▶ **SOURCE DATA**
___

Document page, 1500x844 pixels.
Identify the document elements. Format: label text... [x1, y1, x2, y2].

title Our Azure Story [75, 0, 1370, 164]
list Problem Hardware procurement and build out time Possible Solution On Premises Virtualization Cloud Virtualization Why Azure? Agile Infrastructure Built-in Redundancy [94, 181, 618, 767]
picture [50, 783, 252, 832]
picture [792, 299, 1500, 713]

___

▶ **EXERCISE AIM**
The response must contain exactly the lines from the one with "Identify the document" to the end of the entries above, both included, and nothing more.

▶ **RESPONSE BOX**
Identify the document elements. Format: label text... [x1, y1, x2, y2].

title Our Azure Story [75, 0, 1370, 164]
list Problem Hardware procurement and build out time Possible Solution On Premises Virtualization Cloud Virtualization Why Azure? Agile Infrastructure Built-in Redundancy [94, 181, 618, 767]
picture [50, 783, 252, 832]
picture [792, 299, 1500, 713]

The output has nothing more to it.